Returns all registered WASM modules together with aggregate execution metrics.

**Response:** `200 OK`
```json
{
  "modules": [
    {
      "module_uuid": "550e8400-e29b-41d4-a716-446655440000",
      "module_meta": {
        "name": "custom-middleware",
        "file_path": "/etc/smg/wasm/custom-middleware.wasm",
        "sha256_hash": "e3b0c44298fc1c149afbf4c8996fb92427ae41e4649b934ca495991b7852b855",
        "size_bytes": 65536,
        "created_at": "2024-01-15T12:00:00.000000000Z",
        "last_accessed_at": "2024-01-15T12:05:00.000000000Z",
        "access_count": 42,
        "attach_points": [
          {"Middleware": "OnRequest"}
        ]
      }
    }
  ],
  "metrics": {
    "total_executions": 42,
    "successful_executions": 42,
    "failed_executions": 0,
    "total_execution_time_ms": 125,
    "max_execution_time_ms": 8,
    "average_execution_time_ms": 2.97
  }
}
```

---

### Remove WASM Module

```
DELETE /wasm/{module_uuid}
```

Removes a WASM module.

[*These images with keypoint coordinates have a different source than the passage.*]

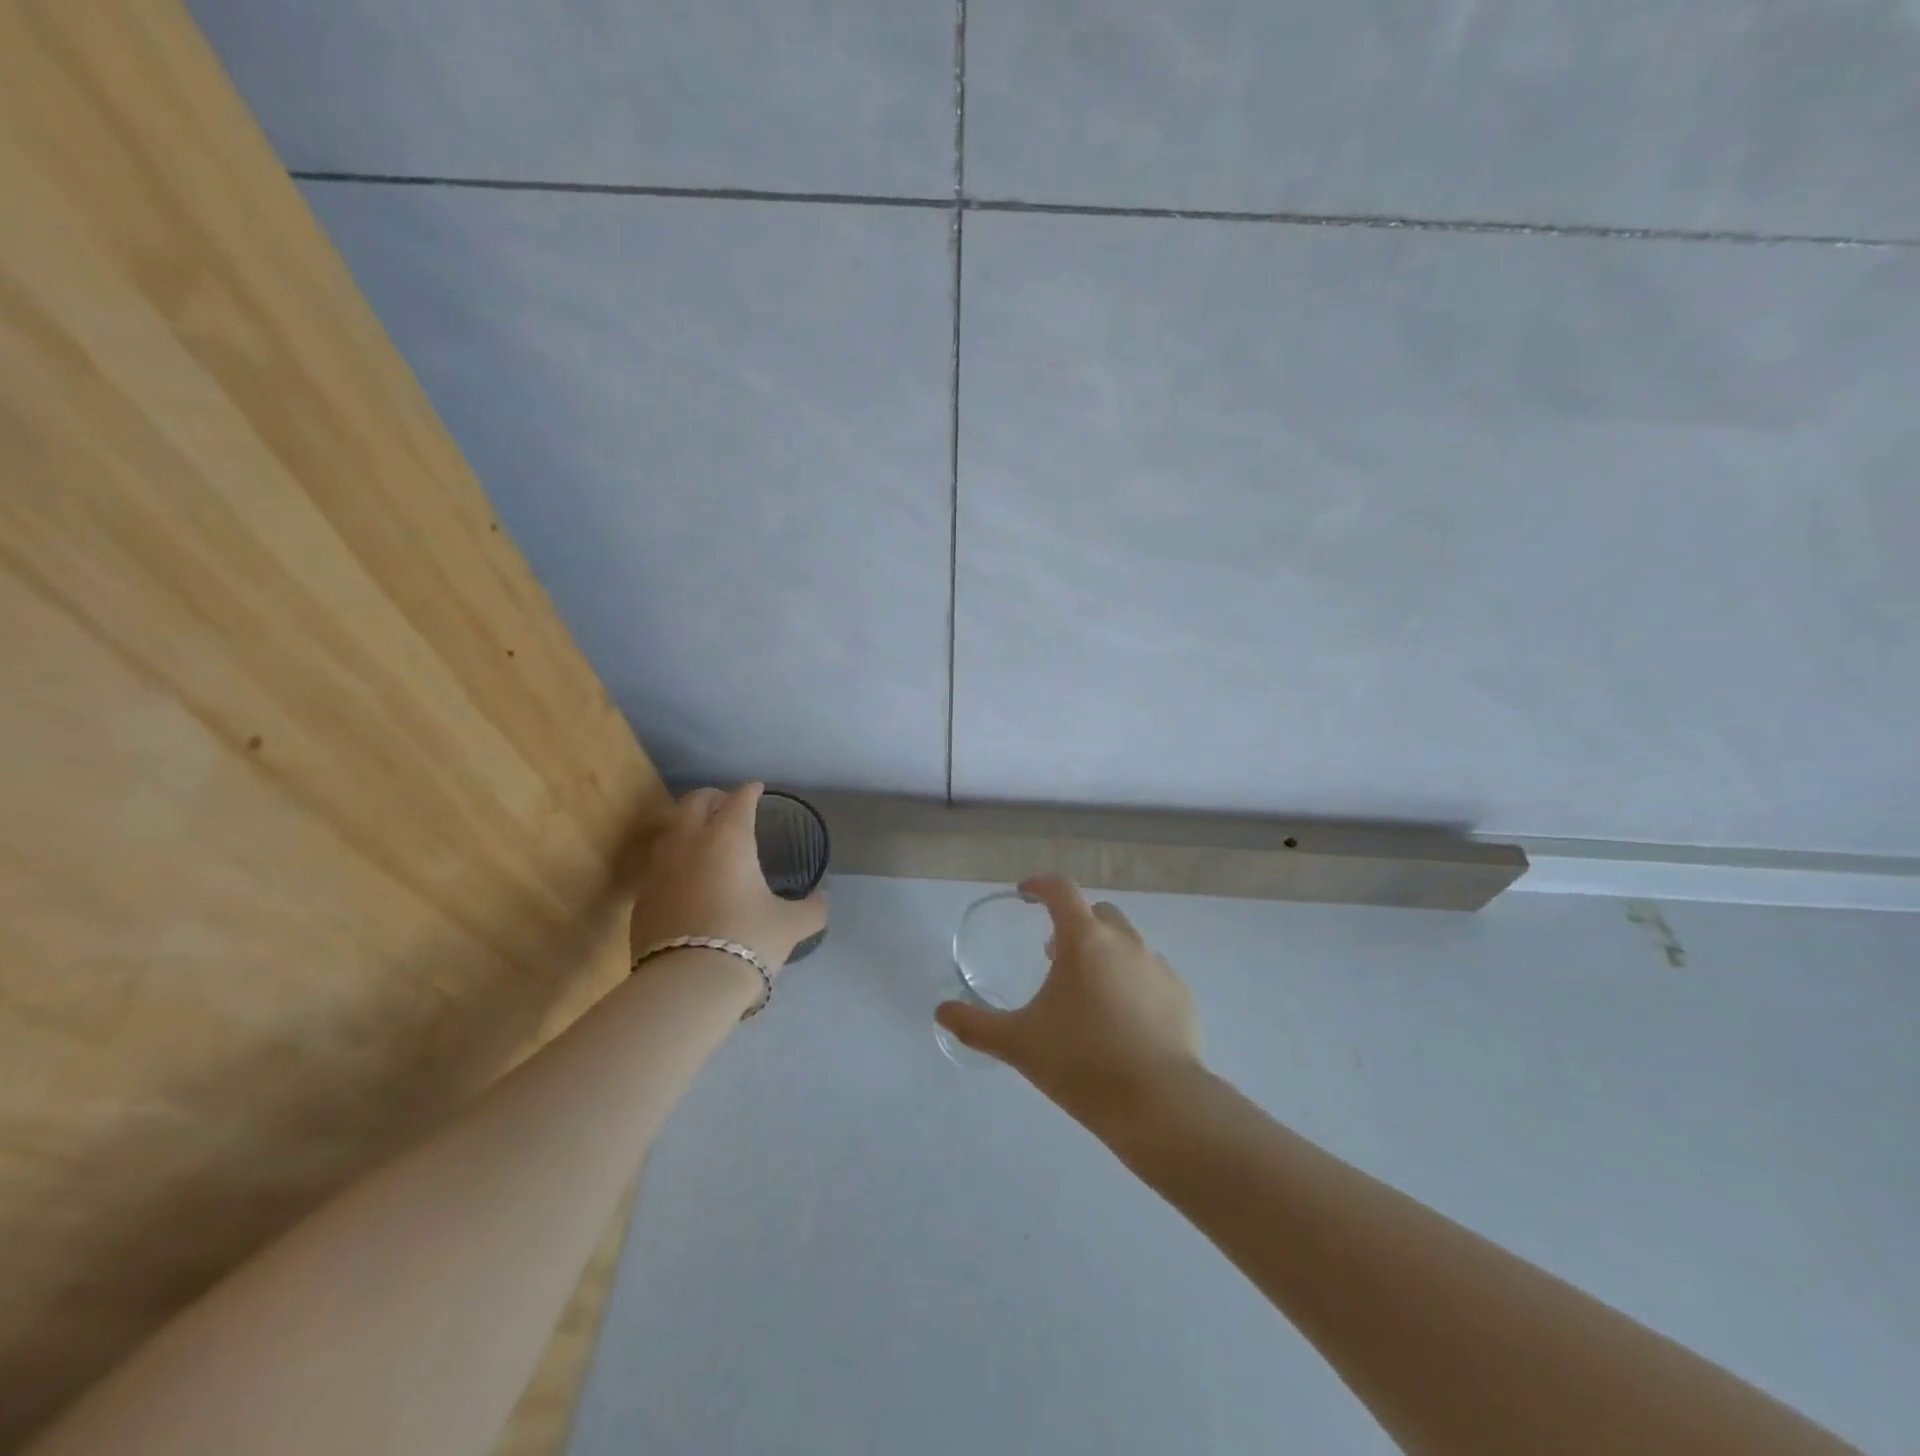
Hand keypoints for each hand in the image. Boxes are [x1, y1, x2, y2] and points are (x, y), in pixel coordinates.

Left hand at [627, 784, 826, 972]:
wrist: (688, 984)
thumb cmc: (748, 940)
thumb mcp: (791, 925)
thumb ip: (812, 908)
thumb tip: (824, 900)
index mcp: (729, 838)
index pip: (739, 799)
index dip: (750, 791)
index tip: (758, 789)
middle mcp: (690, 843)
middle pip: (695, 802)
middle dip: (713, 797)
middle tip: (727, 806)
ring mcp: (659, 869)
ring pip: (671, 830)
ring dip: (688, 826)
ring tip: (704, 840)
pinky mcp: (642, 898)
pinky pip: (659, 866)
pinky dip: (675, 862)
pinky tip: (687, 881)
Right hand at [935, 875, 1202, 1124]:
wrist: (1160, 1105)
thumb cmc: (1082, 1063)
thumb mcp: (1018, 1044)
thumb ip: (975, 1025)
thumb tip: (941, 1012)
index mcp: (1085, 940)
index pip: (1061, 890)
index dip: (1040, 885)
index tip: (1025, 894)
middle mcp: (1124, 942)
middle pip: (1098, 913)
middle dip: (1074, 923)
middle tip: (1053, 954)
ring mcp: (1158, 967)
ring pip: (1127, 943)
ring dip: (1104, 953)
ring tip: (1088, 993)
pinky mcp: (1181, 996)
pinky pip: (1151, 975)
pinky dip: (1133, 982)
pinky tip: (1123, 1021)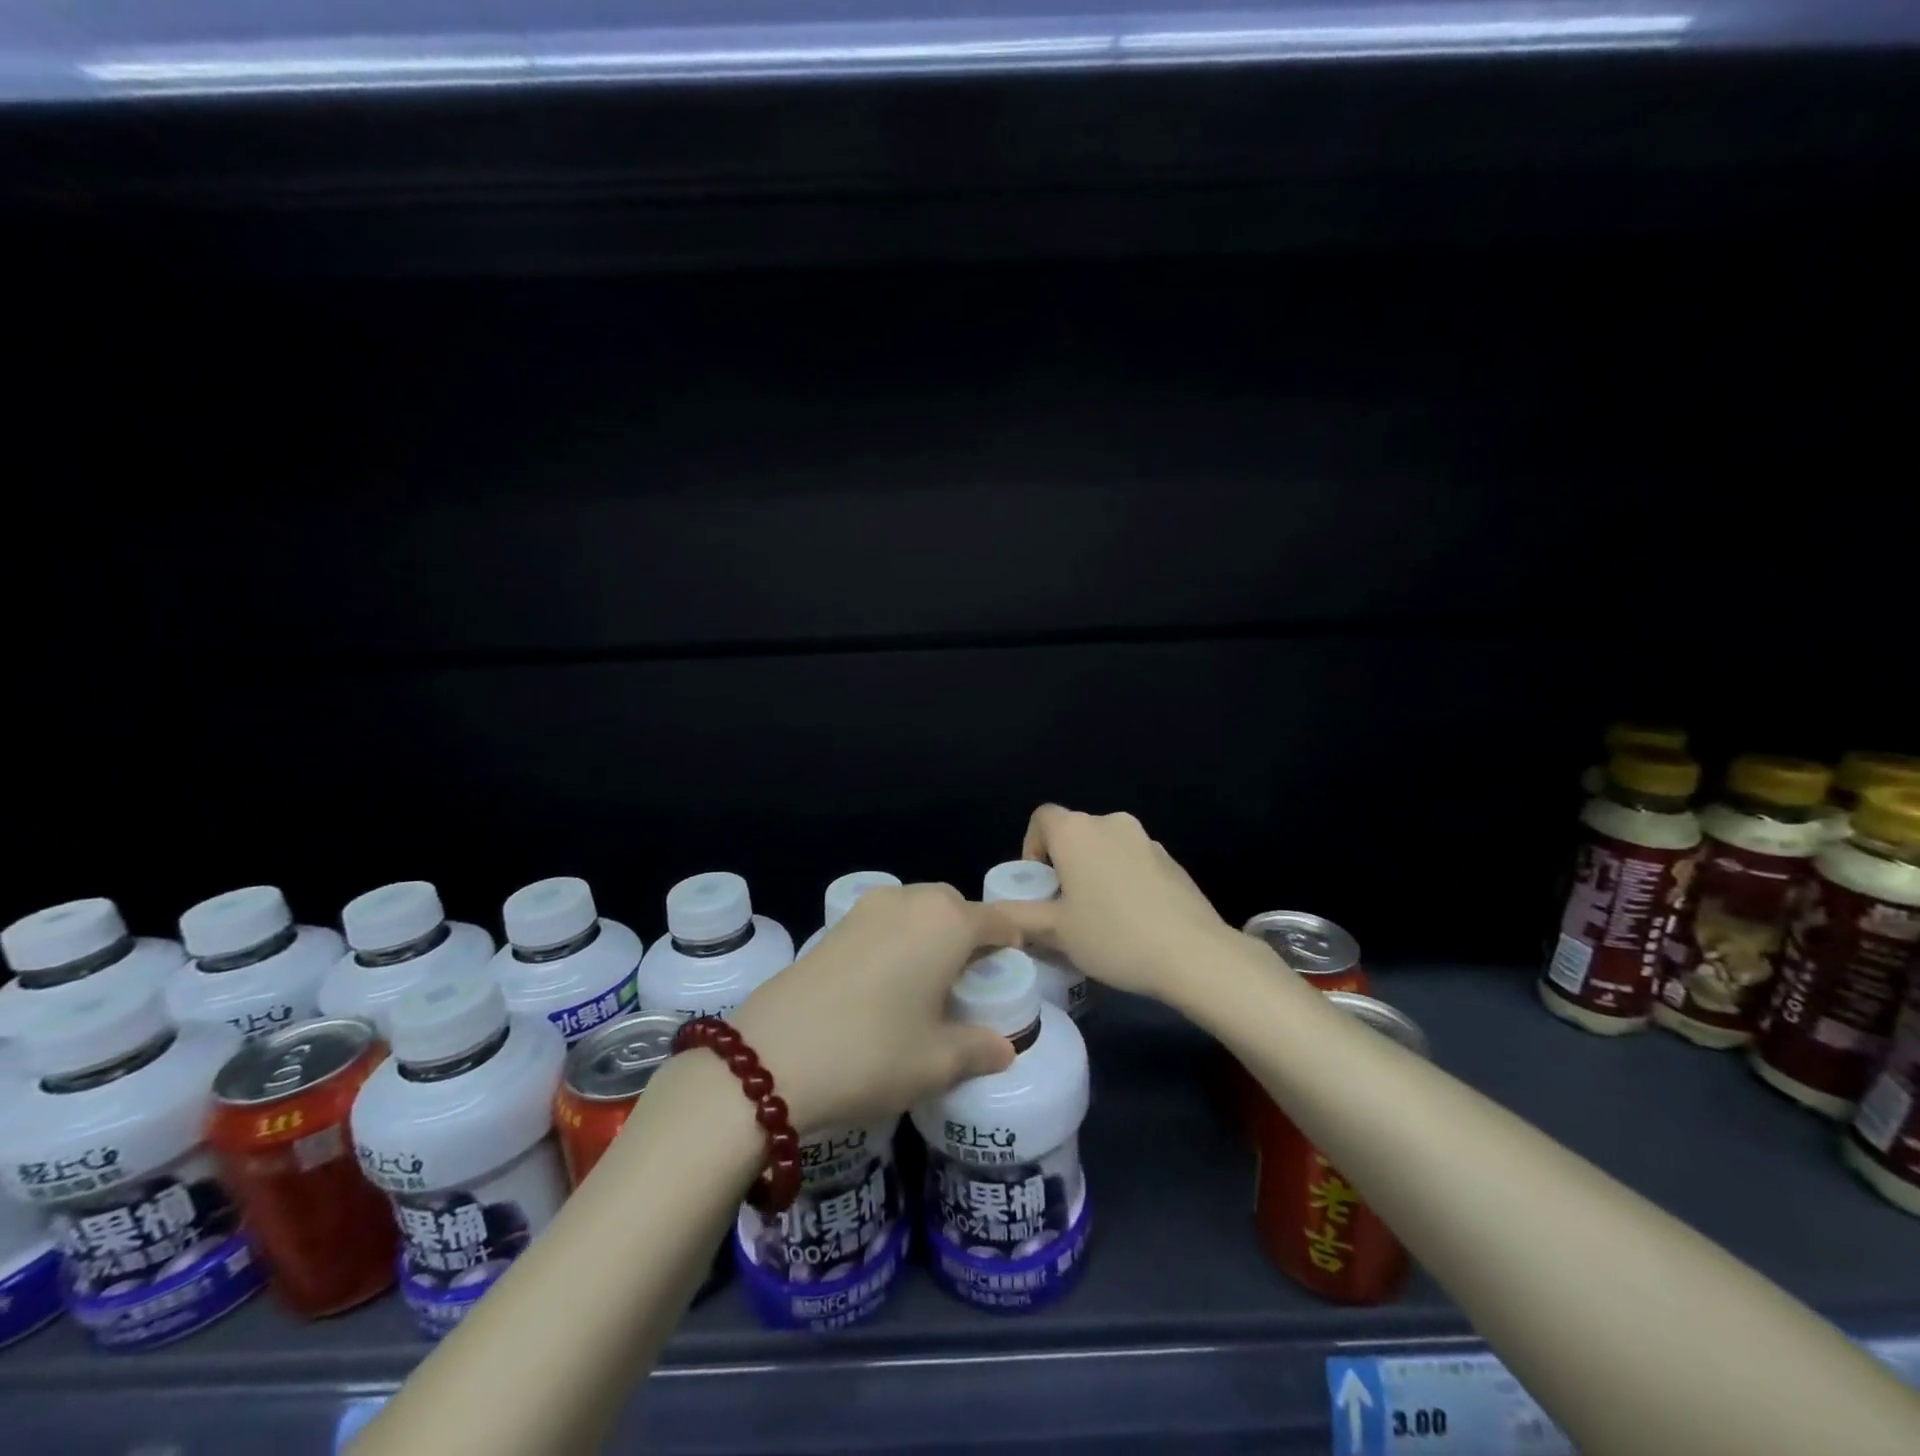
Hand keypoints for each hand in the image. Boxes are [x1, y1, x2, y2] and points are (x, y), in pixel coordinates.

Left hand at [730, 884, 1017, 1134]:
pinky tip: (888, 982)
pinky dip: (899, 939)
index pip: (997, 919)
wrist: (771, 1056)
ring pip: (917, 909)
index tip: (1016, 969)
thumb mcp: (936, 1062)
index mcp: (946, 922)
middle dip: (970, 934)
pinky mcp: (835, 924)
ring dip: (931, 934)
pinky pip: (885, 921)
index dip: (1013, 941)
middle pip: (955, 906)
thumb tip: (1004, 1049)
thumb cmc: (873, 1053)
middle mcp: (909, 901)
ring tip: (929, 983)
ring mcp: (868, 908)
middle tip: (970, 981)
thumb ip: (979, 1049)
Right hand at [991, 804, 1239, 1001]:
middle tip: (1064, 909)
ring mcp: (1146, 839)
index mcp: (1076, 831)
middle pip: (1074, 834)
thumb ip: (1017, 917)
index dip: (1032, 849)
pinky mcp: (1172, 861)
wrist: (1194, 954)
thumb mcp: (1055, 932)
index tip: (1039, 886)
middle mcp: (1110, 822)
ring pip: (1105, 849)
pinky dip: (1124, 881)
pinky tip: (1133, 921)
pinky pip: (1134, 862)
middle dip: (1063, 865)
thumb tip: (990, 914)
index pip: (1041, 819)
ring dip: (1095, 873)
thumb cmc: (1113, 936)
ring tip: (1100, 919)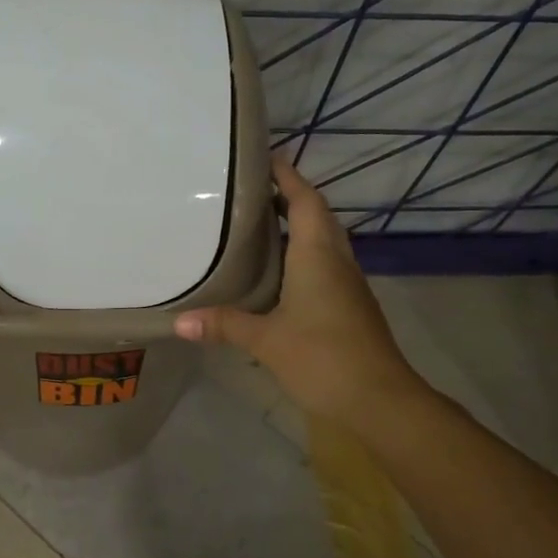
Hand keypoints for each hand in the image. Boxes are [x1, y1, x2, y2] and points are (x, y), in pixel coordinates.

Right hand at [175, 154, 422, 426]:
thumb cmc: (323, 357)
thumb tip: (178, 322)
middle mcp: (337, 261)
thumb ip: (224, 325)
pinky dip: (303, 256)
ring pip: (324, 242)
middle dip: (290, 198)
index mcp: (319, 255)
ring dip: (298, 227)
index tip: (266, 157)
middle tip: (252, 192)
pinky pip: (325, 266)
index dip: (288, 177)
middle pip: (317, 216)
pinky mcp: (350, 307)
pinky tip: (278, 274)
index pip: (304, 201)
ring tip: (259, 226)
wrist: (379, 400)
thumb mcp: (266, 340)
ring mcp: (348, 285)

The body is a plain text status message, not JSON.

**Response:** `200 OK`
```
Module removed successfully
```

On failure returns `400 Bad Request` with the error text as the body.

---

## Error Responses

All endpoints return errors in a consistent format:

```json
{
  "error": {
    "message": "Detailed error description",
    "type": "error_type"
  }
}
```

| HTTP Status | Error Type | Description |
|-------------|------------|-------------|
| `400` | `bad_request` | Invalid request format or parameters |
| `401` | `unauthorized` | Missing or invalid authentication |
| `403` | `forbidden` | Insufficient permissions |
| `404` | `not_found` | Resource not found |
| `409` | `conflict` | Resource already exists |
| `503` | `service_unavailable` | No healthy workers available |

---

## Authentication

Admin endpoints require authentication via one of:

1. **API Key**: Pass via `Authorization: Bearer <api-key>` header
2. **Control Plane Key**: For cluster management operations

Public endpoints (health checks, model info) do not require authentication.